> [Text excerpt]
The following pipeline prints the number 157.
Input:
fio cat zip+https://github.com/planetlabs/fio-planet/files/10045442/rmnp.zip \
| fio map 'convex_hull g' --dump-parts \
| fio reduce 'unary_union c' \
| fio map 'vertex_count g' --raw
Output:
157
Counting vertices after merging the concave hulls of features¶
Convex hulls simplify, but also dilate concave areas of interest. They fill the "bays", so to speak, and this can be undesirable. Concave hulls do a better job at preserving the concave nature of a shape and result in a smaller increase of area.
The following pipeline prints the number 301.
Input:
fio cat zip+https://github.com/planetlabs/fio-planet/files/10045442/rmnp.zip \
| fio map 'concave_hull g 0.4' --dump-parts \
| fio reduce 'unary_union c' \
| fio map 'vertex_count g' --raw
Output:
301
Using fio-planet with the Planet CLI¶
Now for more specific examples of using fio-planet with Planet’s CLI on the command line. If you want to spatially constrain a search for assets in Planet’s catalog or clip an order to an area of interest, you will need a GeoJSON object. The pipeline below creates one based on the data used above and saves it to a file. Note that the fourth piece of the pipeline forces the output GeoJSON to be two-dimensional. Planet’s Data API doesn’t accept GeoJSON with Z coordinates.

> [Tasks to perform]
A – According to the fio-planet excerpt, why does the fourth piece of the pipeline force the output GeoJSON to be two-dimensional?
B – From the fio-planet excerpt, extract the stretch from "The following pipeline prints the number 301." through "with Z coordinates.".

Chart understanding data
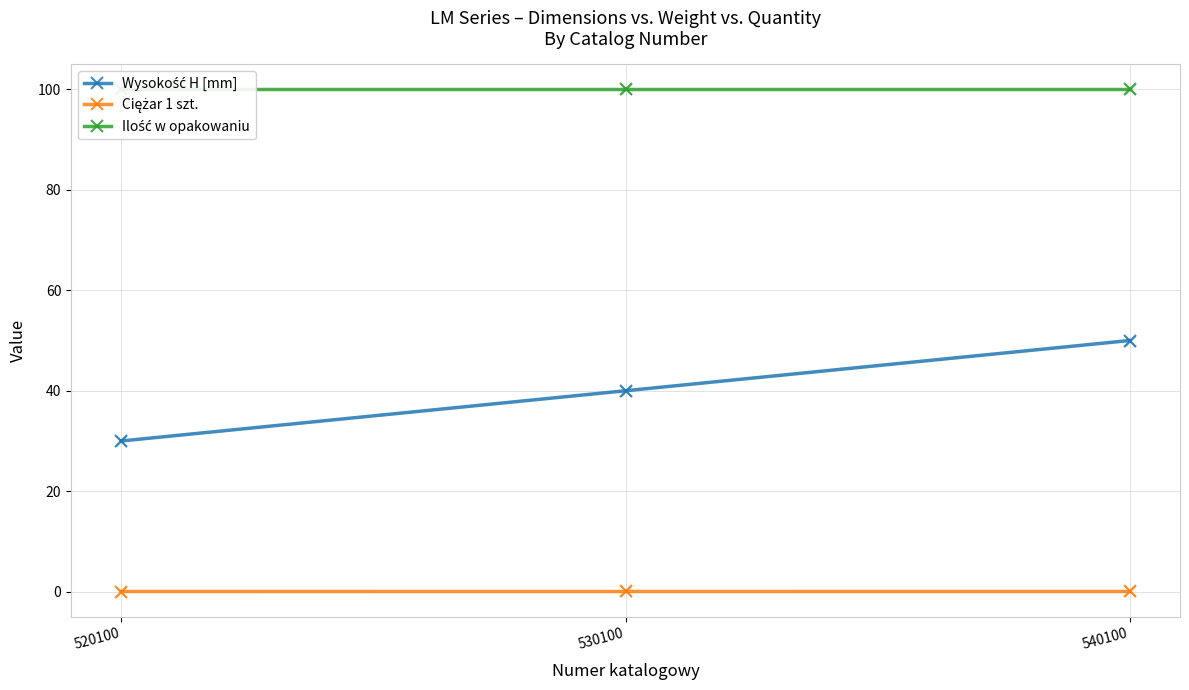

What is the total value across all series at 530100?

140.0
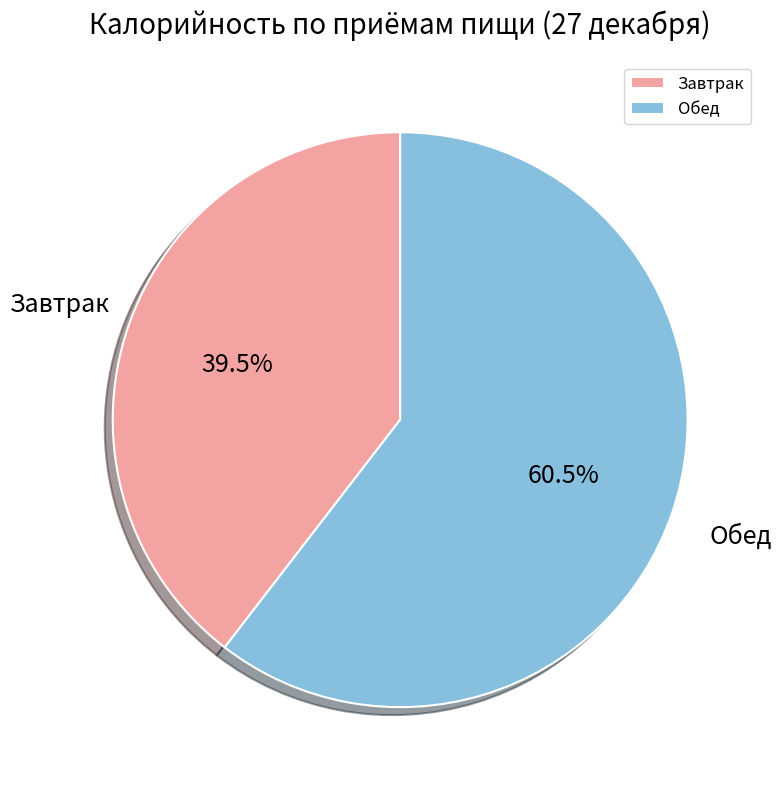

Approximately how many times larger is the value at Завтрак compared to Обед?

0.7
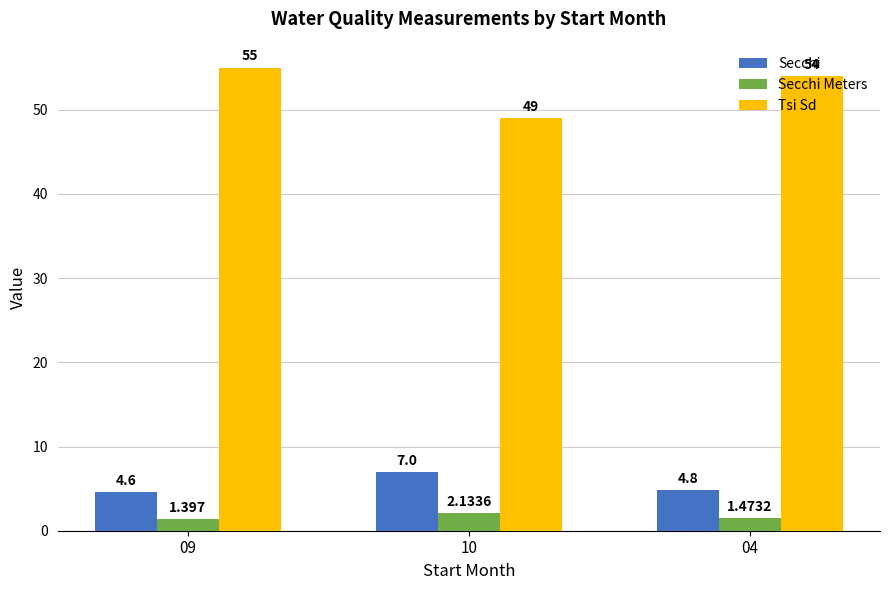

Count the number of categories in the chart.

3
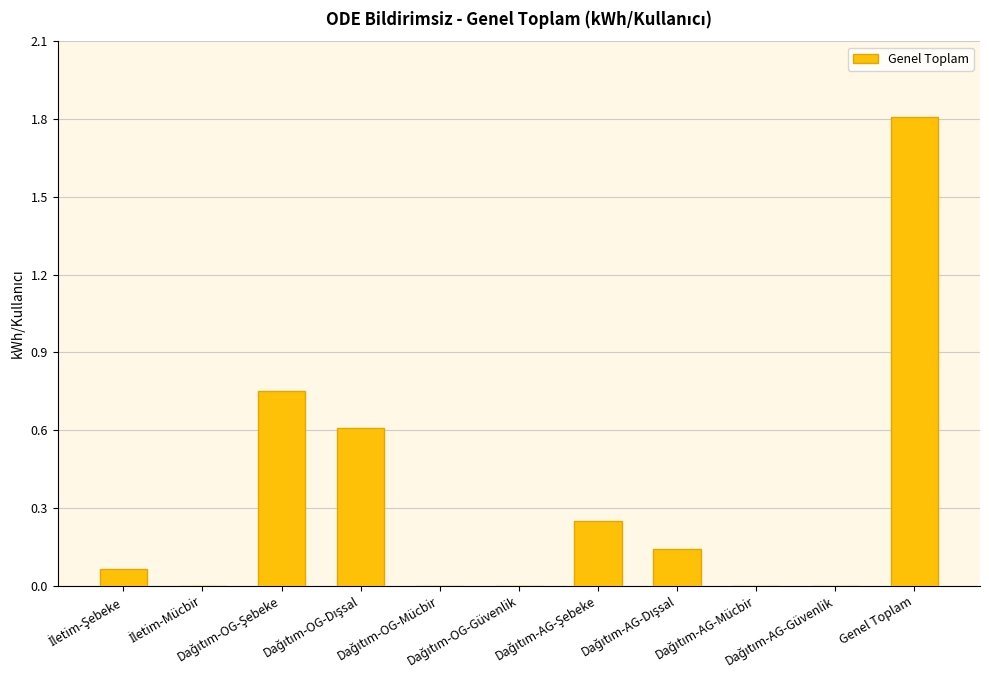

Which category has the highest value across all series?

Genel Toplam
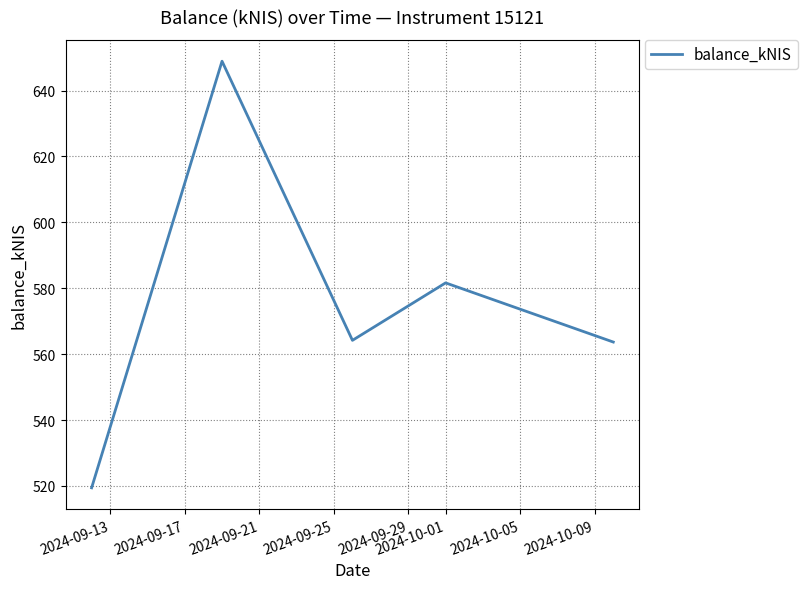

What is the difference between the second highest and second lowest values?

18.0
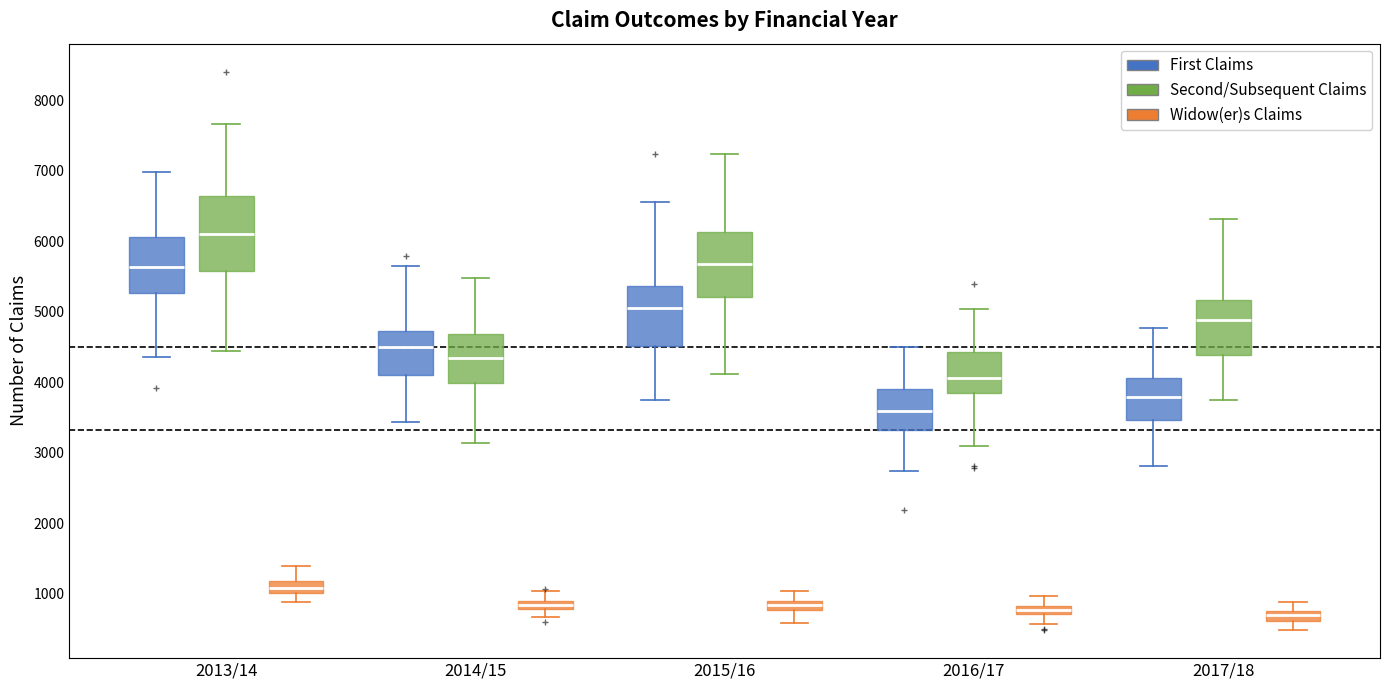

Which box is the tallest, from its lower edge to its upper edge?

2013/14 (Second/Subsequent Claims)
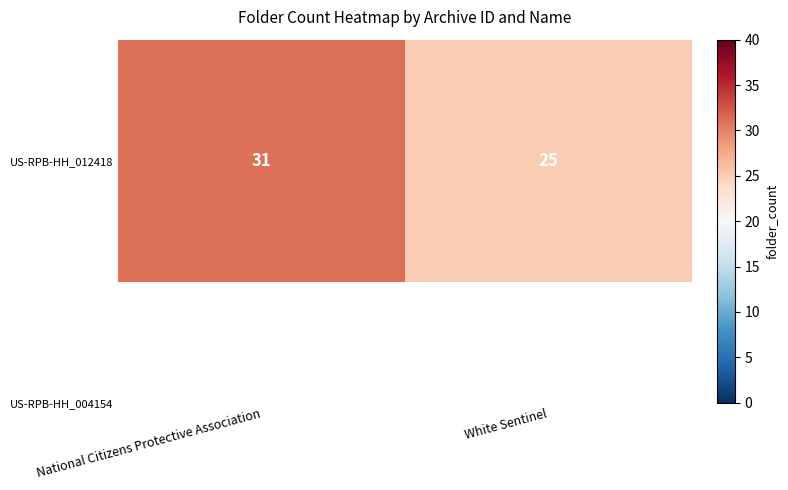

Where is the data nearest to the value 28?

National Citizens Protective Association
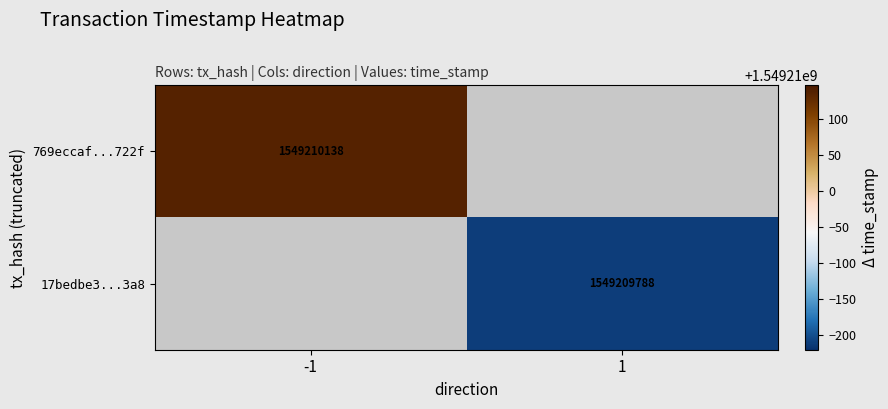

Which series has the widest spread of values?

769eccaf9756efb55d99eb6e8b0a3d366aa722f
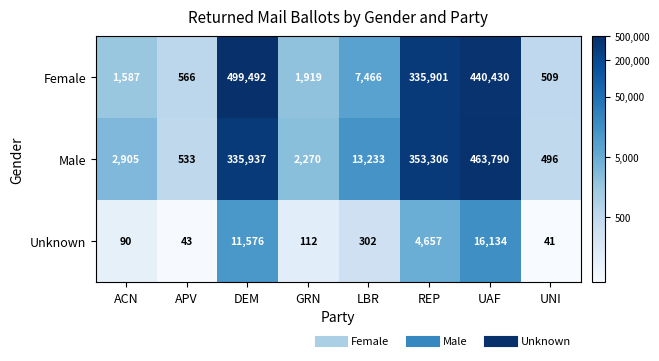

List the series in order of their peak value, lowest first.

Unknown, Male, Female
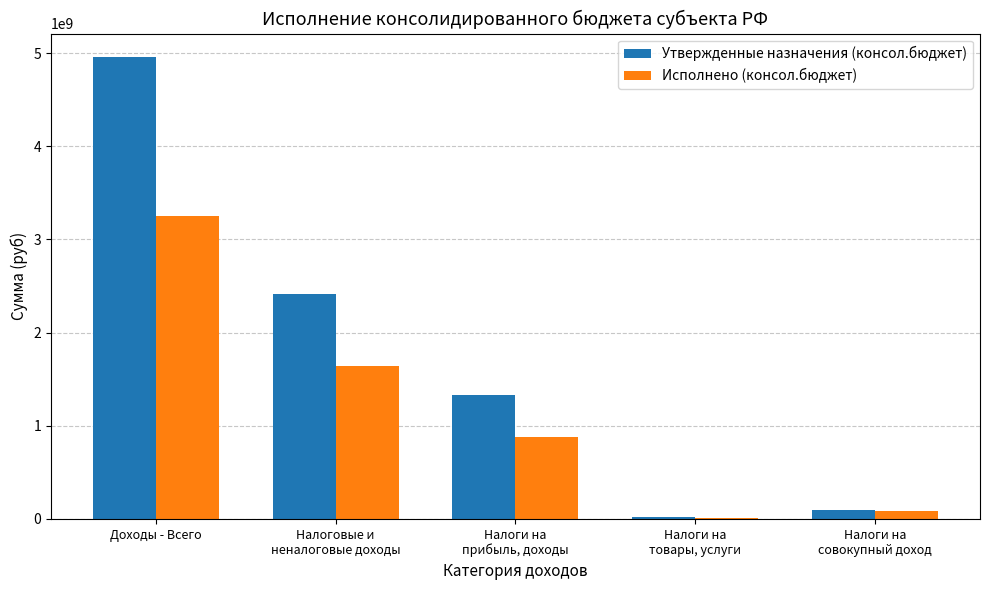

Which label corresponds to the largest value in the chart?

Доходы - Всего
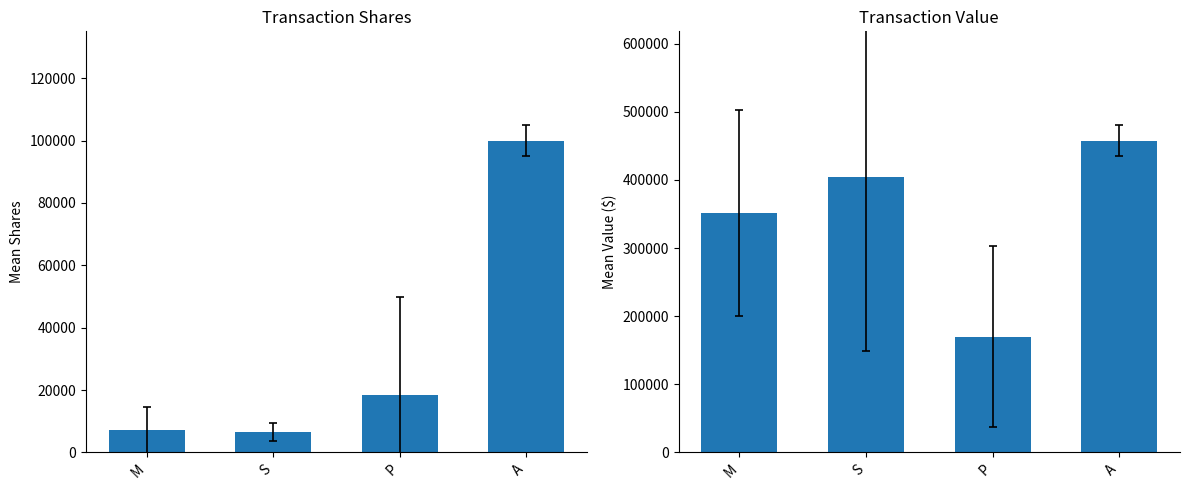

Rank the categories by Mean Transaction Shares value from lowest to highest.

S, M, P, A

> [Responses to the tasks]
A – Planet's Data API doesn't accept GeoJSON with Z coordinates.

B –
The following pipeline prints the number 301.
Input:
fio cat zip+https://github.com/planetlabs/fio-planet/files/10045442/rmnp.zip \
| fio map 'concave_hull g 0.4' --dump-parts \
| fio reduce 'unary_union c' \
| fio map 'vertex_count g' --raw
Output:
301
Using fio-planet with the Planet CLI¶
Now for more specific examples of using fio-planet with Planet’s CLI on the command line. If you want to spatially constrain a search for assets in Planet’s catalog or clip an order to an area of interest, you will need a GeoJSON object. The pipeline below creates one based on the data used above and saves it to a file. Note that the fourth piece of the pipeline forces the output GeoJSON to be two-dimensional. Planet’s Data API doesn’t accept GeoJSON with Z coordinates.